### [PROMPT]
Below is a listing. Copy each line of it that holds the word "FOTOGRAFICO".

### [DATASET RECORDS]
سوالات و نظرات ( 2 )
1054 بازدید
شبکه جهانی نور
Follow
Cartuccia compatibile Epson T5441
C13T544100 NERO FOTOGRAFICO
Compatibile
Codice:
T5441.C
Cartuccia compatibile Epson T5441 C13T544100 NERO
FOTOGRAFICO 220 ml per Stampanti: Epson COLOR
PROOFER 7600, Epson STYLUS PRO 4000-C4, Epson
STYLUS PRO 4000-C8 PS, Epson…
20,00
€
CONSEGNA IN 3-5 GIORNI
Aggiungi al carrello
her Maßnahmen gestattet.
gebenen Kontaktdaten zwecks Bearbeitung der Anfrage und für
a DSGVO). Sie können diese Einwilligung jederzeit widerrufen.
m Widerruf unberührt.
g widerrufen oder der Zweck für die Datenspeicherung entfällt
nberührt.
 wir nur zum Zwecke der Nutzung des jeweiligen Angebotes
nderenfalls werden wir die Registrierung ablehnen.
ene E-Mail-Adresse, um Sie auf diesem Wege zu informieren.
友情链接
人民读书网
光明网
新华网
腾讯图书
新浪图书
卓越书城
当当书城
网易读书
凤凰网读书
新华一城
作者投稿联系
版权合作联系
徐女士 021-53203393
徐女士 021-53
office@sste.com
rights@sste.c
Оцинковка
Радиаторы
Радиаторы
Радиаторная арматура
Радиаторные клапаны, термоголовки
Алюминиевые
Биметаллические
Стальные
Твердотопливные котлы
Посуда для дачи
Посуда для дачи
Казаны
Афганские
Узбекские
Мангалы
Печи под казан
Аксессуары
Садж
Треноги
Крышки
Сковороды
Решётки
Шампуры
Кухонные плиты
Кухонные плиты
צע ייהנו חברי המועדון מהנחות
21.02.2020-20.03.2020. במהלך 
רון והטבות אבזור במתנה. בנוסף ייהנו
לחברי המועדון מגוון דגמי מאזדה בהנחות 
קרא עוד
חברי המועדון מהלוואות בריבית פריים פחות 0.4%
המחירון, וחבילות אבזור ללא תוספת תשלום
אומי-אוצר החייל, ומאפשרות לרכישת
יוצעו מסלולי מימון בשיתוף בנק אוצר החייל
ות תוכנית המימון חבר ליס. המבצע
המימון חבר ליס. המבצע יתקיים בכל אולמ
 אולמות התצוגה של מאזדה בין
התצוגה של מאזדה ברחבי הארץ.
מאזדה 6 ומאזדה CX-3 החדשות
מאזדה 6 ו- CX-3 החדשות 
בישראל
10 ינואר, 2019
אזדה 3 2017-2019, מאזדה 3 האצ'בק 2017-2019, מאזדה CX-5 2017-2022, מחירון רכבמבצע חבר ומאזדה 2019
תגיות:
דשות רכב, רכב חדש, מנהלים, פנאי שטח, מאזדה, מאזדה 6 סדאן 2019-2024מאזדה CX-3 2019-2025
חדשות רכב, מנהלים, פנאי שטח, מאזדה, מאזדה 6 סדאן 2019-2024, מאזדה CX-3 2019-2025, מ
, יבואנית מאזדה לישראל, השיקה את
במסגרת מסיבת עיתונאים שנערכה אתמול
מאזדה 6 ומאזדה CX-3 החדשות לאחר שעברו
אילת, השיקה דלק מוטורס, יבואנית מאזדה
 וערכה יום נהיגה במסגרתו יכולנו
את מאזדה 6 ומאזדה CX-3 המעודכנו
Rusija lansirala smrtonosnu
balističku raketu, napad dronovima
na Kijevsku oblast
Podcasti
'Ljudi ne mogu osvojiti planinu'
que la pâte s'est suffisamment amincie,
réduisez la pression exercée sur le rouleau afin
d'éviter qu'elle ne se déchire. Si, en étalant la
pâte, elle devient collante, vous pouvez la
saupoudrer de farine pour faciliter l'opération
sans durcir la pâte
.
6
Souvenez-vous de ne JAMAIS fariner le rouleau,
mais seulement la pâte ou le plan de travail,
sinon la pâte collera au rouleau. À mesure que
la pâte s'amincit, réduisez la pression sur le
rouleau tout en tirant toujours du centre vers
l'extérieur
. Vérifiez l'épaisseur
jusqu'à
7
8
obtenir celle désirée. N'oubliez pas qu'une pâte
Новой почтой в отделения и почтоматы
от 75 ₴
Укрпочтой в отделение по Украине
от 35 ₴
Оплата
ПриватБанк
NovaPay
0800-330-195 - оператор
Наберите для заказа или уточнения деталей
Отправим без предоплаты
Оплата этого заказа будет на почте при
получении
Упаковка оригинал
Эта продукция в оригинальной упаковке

### [WRITTEN ANSWER]
C13T544100 NERO FOTOGRAFICO
FOTOGRAFICO 220 ml per Stampanti: Epson COLOR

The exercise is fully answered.